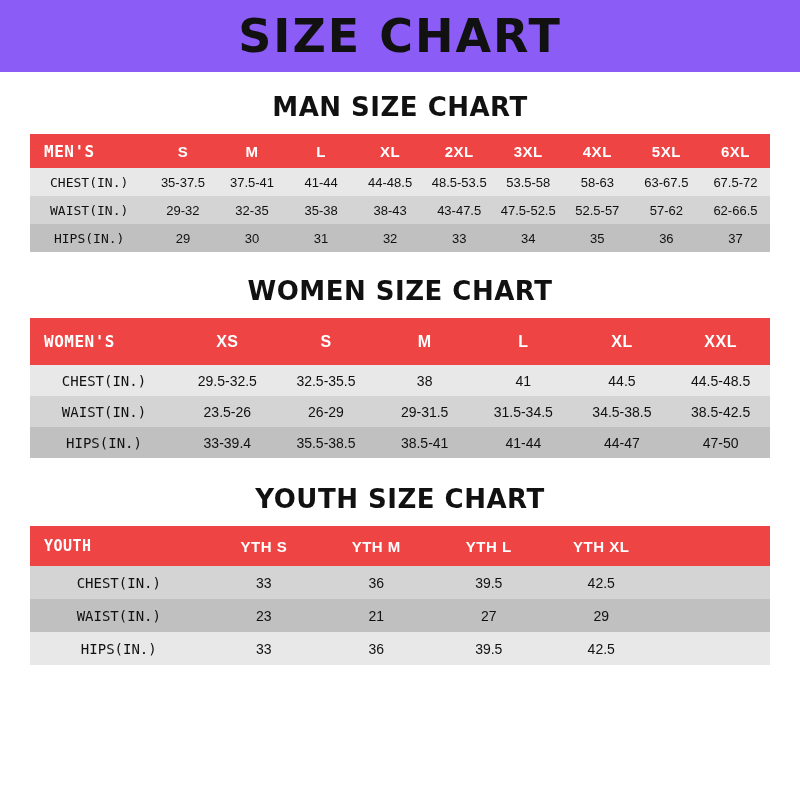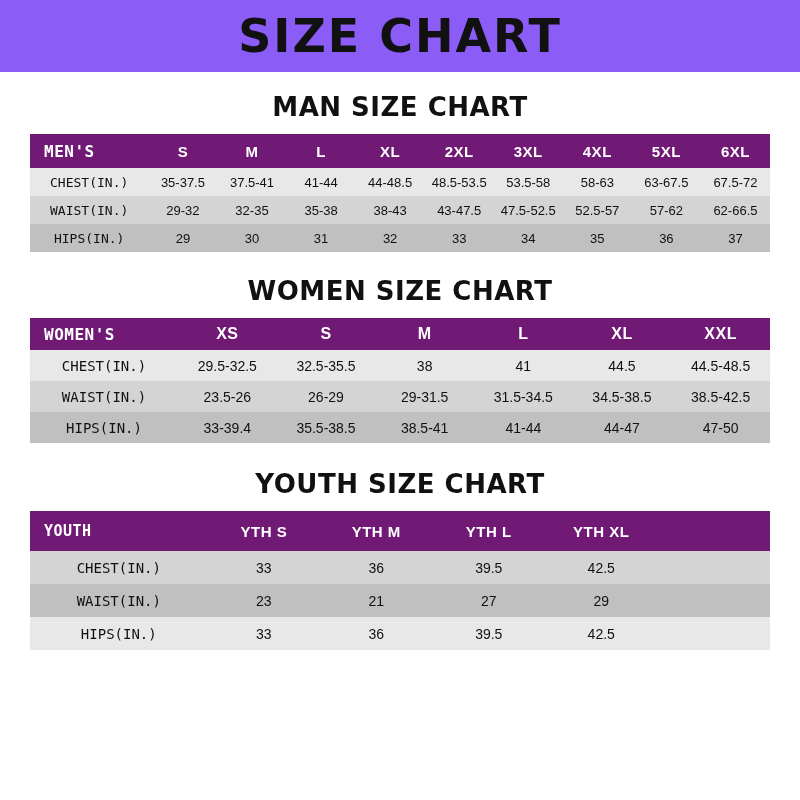--- a/index.html
+++ b/index.html
@@ -61,21 +61,21 @@
     text-align: center;
     font-size: 13px;
     font-family: "Liberation Sans", sans-serif;
     padding: 0;
     height: 28px;
     vertical-align: middle;
     white-space: nowrap;
   }
   
   table.size-table thead tr {
-    background: #701a75;
+    background: #ef4444;
   }
   table.size-table thead th {
     color: #ffffff;
     font-weight: bold;
     font-size: 15px;
     height: 34px;
     letter-spacing: 0.5px;
   }
   table.size-table thead th.rowhead {
     font-family: "DejaVu Sans Mono", monospace;
@@ -101,21 +101,21 @@
   #women-table col.c0 { width: 20%; }
   #youth-table col.c0 { width: 24%; }
 
   #women-table thead th { font-size: 16px; }
   #women-table td { font-size: 14px; }
   #youth-table thead th { font-size: 15px; }
   #youth-table td { font-size: 14px; }
   #youth-table th, #youth-table td { height: 33px; }
   #youth-table thead th { height: 40px; }
   #women-table th, #women-table td { height: 31px; }
-  #women-table thead th { height: 32px; }
+  #women-table thead th { height: 47px; }
 
   
   .footer-note {
     margin: 22px 22px 0 22px;
     color: #d33a1a;
     font-size: 17px;
     line-height: 1.45;
     text-align: left;
     font-family: "Liberation Sans", sans-serif;
   }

※

**ASSIGNED TASK:**
The whole listing, pictures excluded, should be output exactly.

**SOLUTION FOR THIS EXERCISE:**
--- a/index.html
+++ b/index.html
@@ -61,21 +61,21 @@
     text-align: center;
     font-size: 13px;
     font-family: "Liberation Sans", sans-serif;
     padding: 0;
     height: 28px;
     vertical-align: middle;
     white-space: nowrap;
   }
   
   table.size-table thead tr {
-    background: #701a75;
+    background: #ef4444;
   }
   table.size-table thead th {
     color: #ffffff;
     font-weight: bold;
     font-size: 15px;
     height: 34px;
     letter-spacing: 0.5px;
   }
   table.size-table thead th.rowhead {
     font-family: "DejaVu Sans Mono", monospace;
@@ -101,21 +101,21 @@
   #women-table col.c0 { width: 20%; }
   #youth-table col.c0 { width: 24%; }
 
   #women-table thead th { font-size: 16px; }
   #women-table td { font-size: 14px; }
   #youth-table thead th { font-size: 15px; }
   #youth-table td { font-size: 14px; }
   #youth-table th, #youth-table td { height: 33px; }
   #youth-table thead th { height: 40px; }
   #women-table th, #women-table td { height: 31px; }
-  #women-table thead th { height: 32px; }
+  #women-table thead th { height: 47px; }
 
   
   .footer-note {
     margin: 22px 22px 0 22px;
     color: #d33a1a;
     font-size: 17px;
     line-height: 1.45;
     text-align: left;
     font-family: "Liberation Sans", sans-serif;
   }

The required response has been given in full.